### PROBLEM TO SOLVE
With the pictures set aside, write out all of the data exactly as it stands.

### Collected data
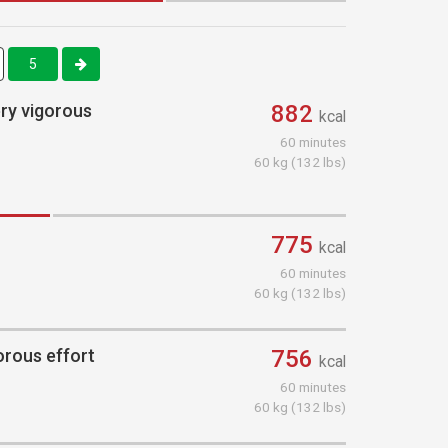
5
ery vigorous
882
kcal
60 minutes
60 kg (132 lbs)
775
kcal
60 minutes
60 kg (132 lbs)
orous effort
756
kcal
60 minutes
60 kg (132 lbs)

### SOLUTION TO THE PROBLEM
5
ery vigorous
882
kcal
60 minutes
60 kg (132 lbs)
775
kcal
60 minutes
60 kg (132 lbs)
orous effort
756
kcal
60 minutes
60 kg (132 lbs)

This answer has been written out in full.